(Data entries)
━━━━━━
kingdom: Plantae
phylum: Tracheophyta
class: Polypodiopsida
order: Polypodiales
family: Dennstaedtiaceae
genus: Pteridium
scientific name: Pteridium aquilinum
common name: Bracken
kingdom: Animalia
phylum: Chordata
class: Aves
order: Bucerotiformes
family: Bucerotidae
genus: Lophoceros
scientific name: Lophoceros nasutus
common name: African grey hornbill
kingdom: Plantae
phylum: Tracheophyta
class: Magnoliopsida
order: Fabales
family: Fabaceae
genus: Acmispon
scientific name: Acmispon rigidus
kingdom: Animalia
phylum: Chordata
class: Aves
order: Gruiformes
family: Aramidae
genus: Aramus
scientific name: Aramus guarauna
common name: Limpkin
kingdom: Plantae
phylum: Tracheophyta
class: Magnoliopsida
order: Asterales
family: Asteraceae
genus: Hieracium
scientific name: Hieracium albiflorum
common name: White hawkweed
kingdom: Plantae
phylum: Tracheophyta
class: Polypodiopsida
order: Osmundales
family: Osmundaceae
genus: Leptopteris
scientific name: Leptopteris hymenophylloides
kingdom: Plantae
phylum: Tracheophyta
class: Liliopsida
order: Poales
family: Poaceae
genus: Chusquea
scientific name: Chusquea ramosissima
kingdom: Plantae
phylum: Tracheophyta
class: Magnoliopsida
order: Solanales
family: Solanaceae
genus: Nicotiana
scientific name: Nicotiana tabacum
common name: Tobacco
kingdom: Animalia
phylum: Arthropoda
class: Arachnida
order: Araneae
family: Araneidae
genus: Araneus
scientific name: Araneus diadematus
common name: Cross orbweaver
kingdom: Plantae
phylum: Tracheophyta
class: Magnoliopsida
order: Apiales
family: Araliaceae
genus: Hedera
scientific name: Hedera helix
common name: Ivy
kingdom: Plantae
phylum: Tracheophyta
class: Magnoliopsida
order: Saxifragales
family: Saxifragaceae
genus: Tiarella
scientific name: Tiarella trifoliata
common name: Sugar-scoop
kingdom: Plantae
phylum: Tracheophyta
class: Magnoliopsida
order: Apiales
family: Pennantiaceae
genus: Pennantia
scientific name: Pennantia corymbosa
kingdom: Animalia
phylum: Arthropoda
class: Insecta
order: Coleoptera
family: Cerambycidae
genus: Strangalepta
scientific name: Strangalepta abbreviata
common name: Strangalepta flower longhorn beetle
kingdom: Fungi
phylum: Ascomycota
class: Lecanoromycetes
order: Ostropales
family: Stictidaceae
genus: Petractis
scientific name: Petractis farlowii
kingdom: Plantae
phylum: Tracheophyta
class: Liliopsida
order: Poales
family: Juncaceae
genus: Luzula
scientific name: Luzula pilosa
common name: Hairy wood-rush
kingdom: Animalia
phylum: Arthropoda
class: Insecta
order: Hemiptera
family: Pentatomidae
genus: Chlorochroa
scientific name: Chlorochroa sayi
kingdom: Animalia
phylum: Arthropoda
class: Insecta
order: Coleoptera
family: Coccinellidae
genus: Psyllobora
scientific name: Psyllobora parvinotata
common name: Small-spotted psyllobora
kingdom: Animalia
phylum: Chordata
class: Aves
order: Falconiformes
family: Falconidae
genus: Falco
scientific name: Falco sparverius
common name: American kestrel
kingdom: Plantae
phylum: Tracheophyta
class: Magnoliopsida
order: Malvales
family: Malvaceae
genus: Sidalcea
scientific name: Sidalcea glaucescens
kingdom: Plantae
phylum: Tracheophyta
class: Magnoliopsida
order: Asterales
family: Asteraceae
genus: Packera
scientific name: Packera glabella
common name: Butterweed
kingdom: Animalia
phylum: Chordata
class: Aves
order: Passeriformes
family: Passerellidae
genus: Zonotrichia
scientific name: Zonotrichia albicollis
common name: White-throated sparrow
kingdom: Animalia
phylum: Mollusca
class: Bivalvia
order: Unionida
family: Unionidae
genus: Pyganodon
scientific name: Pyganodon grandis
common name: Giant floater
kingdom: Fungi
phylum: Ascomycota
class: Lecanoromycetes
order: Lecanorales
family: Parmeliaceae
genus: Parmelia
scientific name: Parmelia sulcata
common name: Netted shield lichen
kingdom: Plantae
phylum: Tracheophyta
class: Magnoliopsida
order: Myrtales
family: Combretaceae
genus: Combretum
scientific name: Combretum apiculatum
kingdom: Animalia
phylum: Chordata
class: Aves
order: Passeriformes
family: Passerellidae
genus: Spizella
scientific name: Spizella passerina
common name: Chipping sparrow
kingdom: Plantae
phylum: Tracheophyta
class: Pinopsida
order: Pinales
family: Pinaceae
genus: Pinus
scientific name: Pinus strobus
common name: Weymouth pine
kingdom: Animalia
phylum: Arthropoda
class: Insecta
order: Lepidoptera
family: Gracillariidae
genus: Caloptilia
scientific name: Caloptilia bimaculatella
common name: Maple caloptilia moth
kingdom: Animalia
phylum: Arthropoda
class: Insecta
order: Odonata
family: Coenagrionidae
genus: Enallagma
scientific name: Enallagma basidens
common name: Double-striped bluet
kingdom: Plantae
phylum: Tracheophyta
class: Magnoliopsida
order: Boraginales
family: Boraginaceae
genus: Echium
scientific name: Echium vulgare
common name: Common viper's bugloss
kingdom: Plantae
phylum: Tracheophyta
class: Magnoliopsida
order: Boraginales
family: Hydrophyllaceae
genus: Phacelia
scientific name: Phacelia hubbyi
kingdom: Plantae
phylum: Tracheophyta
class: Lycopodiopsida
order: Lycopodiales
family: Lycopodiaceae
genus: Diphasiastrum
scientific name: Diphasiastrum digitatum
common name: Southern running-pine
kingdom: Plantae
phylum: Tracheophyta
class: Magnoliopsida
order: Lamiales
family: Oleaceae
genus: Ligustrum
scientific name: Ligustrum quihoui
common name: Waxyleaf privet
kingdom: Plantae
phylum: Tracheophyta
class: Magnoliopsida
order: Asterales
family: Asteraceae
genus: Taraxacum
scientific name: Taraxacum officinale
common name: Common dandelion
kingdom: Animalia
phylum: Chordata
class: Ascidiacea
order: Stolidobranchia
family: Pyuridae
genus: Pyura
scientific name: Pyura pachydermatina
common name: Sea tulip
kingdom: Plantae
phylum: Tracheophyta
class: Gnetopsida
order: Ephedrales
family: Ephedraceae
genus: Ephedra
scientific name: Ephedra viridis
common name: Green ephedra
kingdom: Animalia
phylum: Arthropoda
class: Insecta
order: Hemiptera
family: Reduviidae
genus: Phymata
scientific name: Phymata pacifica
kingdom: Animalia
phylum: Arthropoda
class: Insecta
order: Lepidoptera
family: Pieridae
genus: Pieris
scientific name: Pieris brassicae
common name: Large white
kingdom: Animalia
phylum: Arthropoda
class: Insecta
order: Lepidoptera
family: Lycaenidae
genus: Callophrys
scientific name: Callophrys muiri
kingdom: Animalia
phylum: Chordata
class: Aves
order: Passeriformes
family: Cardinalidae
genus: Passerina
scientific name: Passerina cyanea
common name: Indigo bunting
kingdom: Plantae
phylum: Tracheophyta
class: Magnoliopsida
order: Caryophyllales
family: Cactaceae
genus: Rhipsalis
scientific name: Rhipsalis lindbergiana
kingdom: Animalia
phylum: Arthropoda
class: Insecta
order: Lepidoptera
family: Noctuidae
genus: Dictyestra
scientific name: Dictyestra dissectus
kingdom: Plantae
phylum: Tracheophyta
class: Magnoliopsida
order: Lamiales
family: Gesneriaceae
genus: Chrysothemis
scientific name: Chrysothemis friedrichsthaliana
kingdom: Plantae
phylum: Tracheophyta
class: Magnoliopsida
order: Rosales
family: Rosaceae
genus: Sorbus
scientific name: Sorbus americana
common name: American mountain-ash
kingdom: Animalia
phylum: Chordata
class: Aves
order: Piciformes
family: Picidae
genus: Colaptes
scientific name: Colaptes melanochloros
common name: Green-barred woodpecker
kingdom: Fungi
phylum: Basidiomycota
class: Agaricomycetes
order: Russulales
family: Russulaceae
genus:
━━━━━━
What is required:
Can you copy out the stretch of the material from the line containing "scientific name: Petractis farlowii" through the line containing "family: Pentatomidae", character for character?

Output for this exercise:
scientific name: Petractis farlowii
kingdom: Plantae
phylum: Tracheophyta
class: Liliopsida
order: Poales
family: Juncaceae
genus: Luzula
scientific name: Luzula pilosa
common name: Hairy wood-rush
kingdom: Animalia
phylum: Arthropoda
class: Insecta
order: Hemiptera
family: Pentatomidae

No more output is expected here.